[Given data — start]

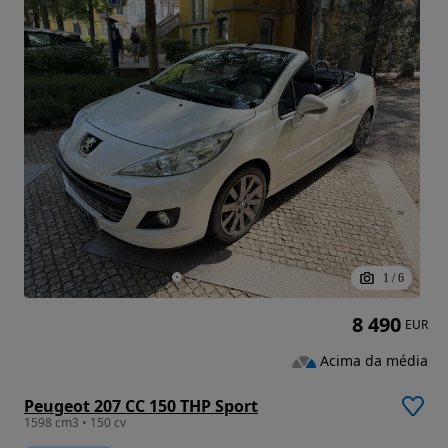
1
/
6
8 490
EUR
Acima da média
Peugeot 207 CC 150 THP Sport
1598 cm3 • 150 cv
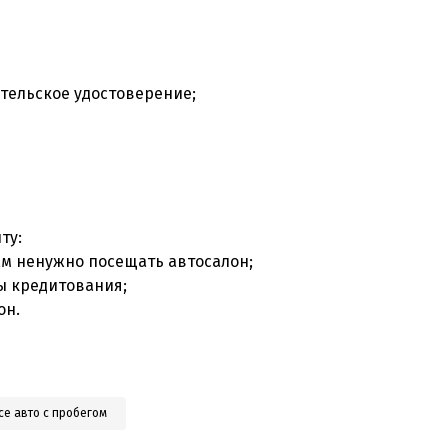
ительское удостоверение;
;
иту:
Вам ненужно посещать автосалон;
мы кредитования;
он.
се авто с пробегом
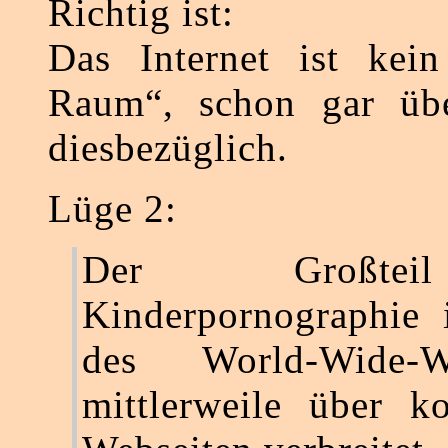
Richtig ist:
Das Internet ist kein 
Raum“, schon gar übe
diesbezüglich.
Lüge 2:
Der Großte
Kinderpornographie 
des World-Wide-
mittlerweile über k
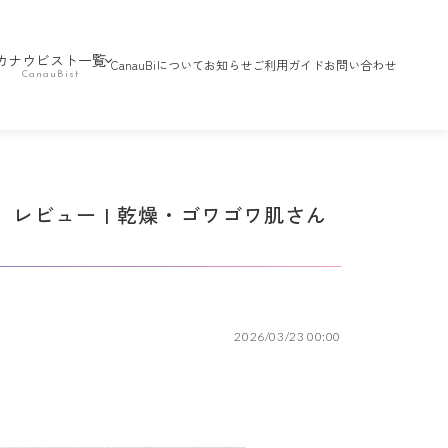
カナウビスト一覧
CanauBiについて
お知らせ
ご利用ガイド
お問い合わせ
 レビュー | 乾燥・ゴワゴワ肌さん
2026/03/23 00:00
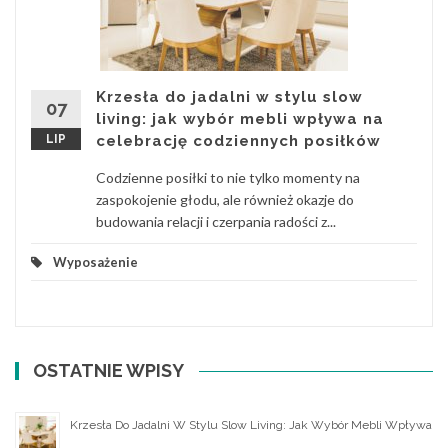
Krzesła do jadalni w stylu slow
07
living: jak wybór mebli wpływa na
LIP
celebrację codziennych posiłków
Codzienne posiłki to nie tylko momenty na
zaspokojenie głodu, ale również okazje do
budowania relacji i czerpania radości z...
Wyposażenie
OSTATNIE WPISY
Krzesła Do Jadalni W Stylu Slow Living: Jak Wybór Mebli Wpływa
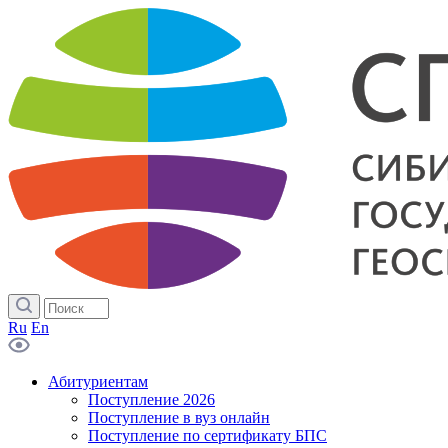
Ru
En
Абитуриентам
Поступление 2026
Поступление в вуз онлайн
Поступление по сертификату БПС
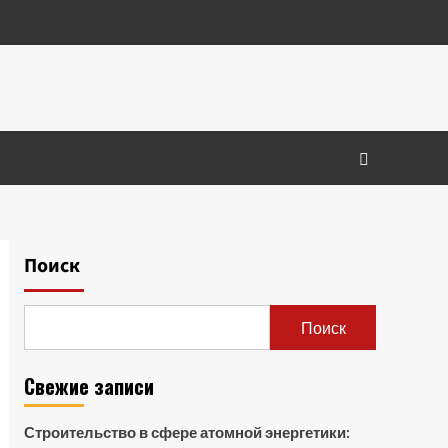
Поиск
Поиск
Свежие записи
Строительство в сфере атомной энергетики:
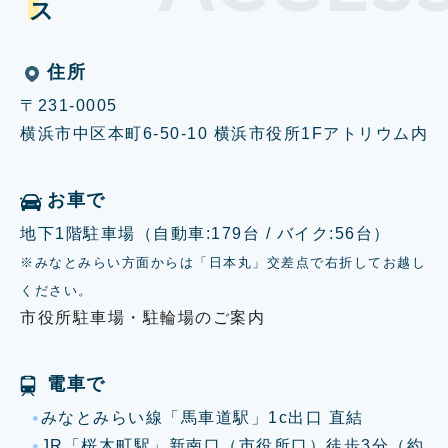
住所
〒231-0005
横浜市中区本町6-50-10 横浜市役所1Fアトリウム内
お車で
地下1階駐車場（自動車:179台 / バイク:56台）
※みなとみらい方面からは「日本丸」交差点で右折してお越し
ください。
市役所駐車場・駐輪場のご案内
電車で
みなとみらい線「馬車道駅」1c出口 直結
JR「桜木町駅」新南口（市役所口）徒歩3分（約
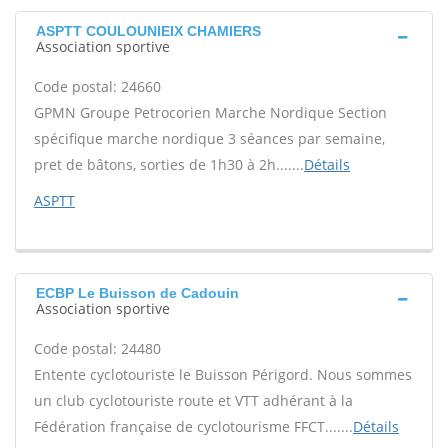
ASPTT COULOUNIEIX CHAMIERS
Association sportive
Code postal: 24660
GPMN Groupe Petrocorien Marche Nordique Section
spécifique marche nordique 3 séances par semaine,
pret de bâtons, sorties de 1h30 à 2h.......
Détails
ASPTT
ECBP Le Buisson de Cadouin
Association sportive
Code postal: 24480
Entente cyclotouriste le Buisson Périgord. Nous sommes
un club cyclotouriste route et VTT adhérant à la
Fédération française de cyclotourisme FFCT.......
Détails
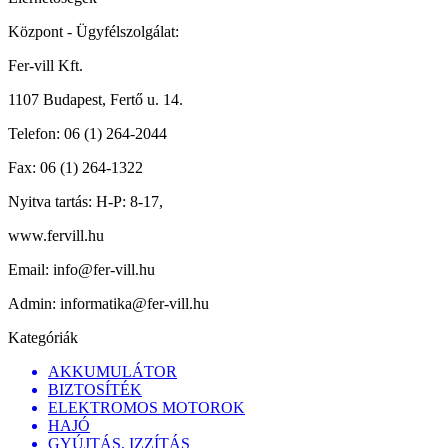
Központ - Ügyfélszolgálat:
Fer-vill Kft.
1107 Budapest, Fertő u. 14.
Telefon:
06 (1) 264-2044
Fax:
06 (1) 264-1322
Nyitva tartás:
H-P: 8-17,
www.fervill.hu
Email:
info@fer-vill.hu
Admin:
informatika@fer-vill.hu
Kategóriák
AKKUMULÁTOR
BIZTOSÍTÉK
ELEKTROMOS MOTOROK
HAJÓ
GYÚJTÁS, IZZÍTÁS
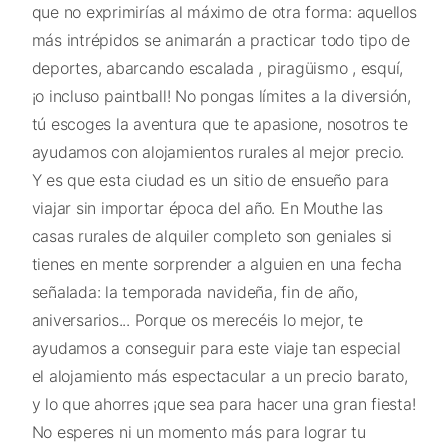
que no exprimirías al máximo de otra forma: aquellos
más intrépidos se animarán a practicar todo tipo de
deportes, abarcando escalada , piragüismo , esquí,
¡o incluso paintball! No pongas límites a la diversión,
tú escoges la aventura que te apasione, nosotros te
ayudamos con alojamientos rurales al mejor precio.
Y es que esta ciudad es un sitio de ensueño para
viajar sin importar época del año. En Mouthe las
casas rurales de alquiler completo son geniales si
tienes en mente sorprender a alguien en una fecha
señalada: la temporada navideña, fin de año,
aniversarios... Porque os merecéis lo mejor, te
ayudamos a conseguir para este viaje tan especial
el alojamiento más espectacular a un precio barato,
y lo que ahorres ¡que sea para hacer una gran fiesta!
No esperes ni un momento más para lograr tu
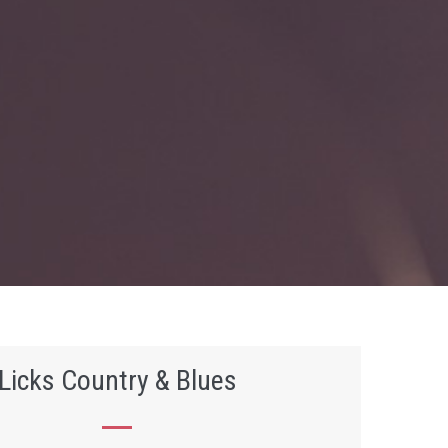
Licks Country & Blues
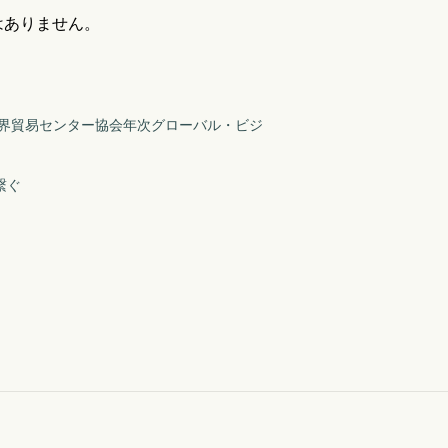
はありません。
回世界貿易センター協会年次グローバル・ビジ
繋ぐ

[Given data — finish]

# Request:
Every record, word for word, should be given back without its pictures.

# Expected answer:
1
/
6
8 490
EUR
Acima da média
Peugeot 207 CC 150 THP Sport
1598 cm3 • 150 cv
ительское удостоверение;
;
иту:
Вам ненужно посещать автосалон;
мы кредитования;
он.
се авто с пробегом
Richtig ist:
Das Internet ist kein 
Raum“, schon gar übe
diesbezüglich.
Lüge 2:
Der Großte
Kinderpornographie 
des World-Wide-
mittlerweile über k
カナウビスト一覧
CanauBiについて
お知らせ
ご利用ガイド
お問い合わせ
 レビュー | 乾燥・ゴワゴワ肌さん
2026/03/23 00:00
Krzesła do jadalni w stylu slow
07
living: jak wybór mebli wpływa na
LIP
celebrację codziennych posiłków
Codzienne posiłki to nie tylko momenty na
zaspokojenie głodu, ale również okazje do
budowania relacji i czerpania radości z...
Wyposażenie
OSTATNIE WPISY
Krzesła Do Jadalni W Stylu Slow Living: Jak Wybór Mebli Wpływa
Ru
En
Абитуриентам
Поступление 2026
Поступление в вуз онлайн
Поступление по сертификату БПС
Поиск
Поиск
Свежие записи
Строительство в сфере атомной энергетики:
住所
〒231-0005
横浜市中区本町6-50-10 横浜市役所1Fアトリウム内
お車で
地下1階駐車場（自動車:179台 / バイク:56台）
※みなとみらい方面からは「日本丸」交差点で右折してお越し
ください。
市役所駐車場・駐輪場のご案内
電車で
みなとみらい線「馬車道駅」1c出口 直結
JR「桜木町駅」新南口（市役所口）徒歩3分（約
ASPTT COULOUNIEIX CHAMIERS
Association sportive
Code postal: 24660
GPMN Groupe Petrocorien Marche Nordique Section
spécifique marche nordique 3 séances par semaine,
pret de bâtons, sorties de 1h30 à 2h.......
Détails
ASPTT
ECBP Le Buisson de Cadouin
Association sportive
Code postal: 24480
Entente cyclotouriste le Buisson Périgord. Nous sommes
un club cyclotouriste route et VTT adhérant à la
Fédération française de cyclotourisme FFCT.......
Détails
Központ - Ügyfélszolgálat:
Fer-vill Kft.
1107 Budapest, Fertő u. 14.
Telefon:
06 (1) 264-2044
Fax:
06 (1) 264-1322
Nyitva tartás:
H-P: 8-17,
www.fervill.hu
Email:
info@fer-vill.hu
Admin:
informatika@fer-vill.hu
Kategóriák
AKKUMULÁTOR
BIZTOSÍTÉK
ELEKTROMOS MOTOROK
HAJÓ
GYÚJTÁS, IZZÍTÁS
que no exprimirías al máximo de otra forma: aquellos
más intrépidos se animarán a practicar todo tipo de
deportes, abarcando escalada , piragüismo , esquí,
¡o incluso paintball! No pongas límites a la diversión,
tú escoges la aventura que te apasione, nosotros te
ayudamos con alojamientos rurales al mejor precio.
Y es que esta ciudad es un sitio de ensueño para
viajar sin importar época del año. En Mouthe las
casas rurales de alquiler completo son geniales si
tienes en mente sorprender a alguien en una fecha
señalada: la temporada navideña, fin de año,
aniversarios... Porque os merecéis lo mejor, te
ayudamos a conseguir para este viaje tan especial
el alojamiento más espectacular a un precio barato,
y lo que ahorres ¡que sea para hacer una gran fiesta!
No esperes ni un momento más para lograr tu
Licks Country & Blues
はありません。
回世界貿易センター協会年次グローバル・ビジ
繋ぐ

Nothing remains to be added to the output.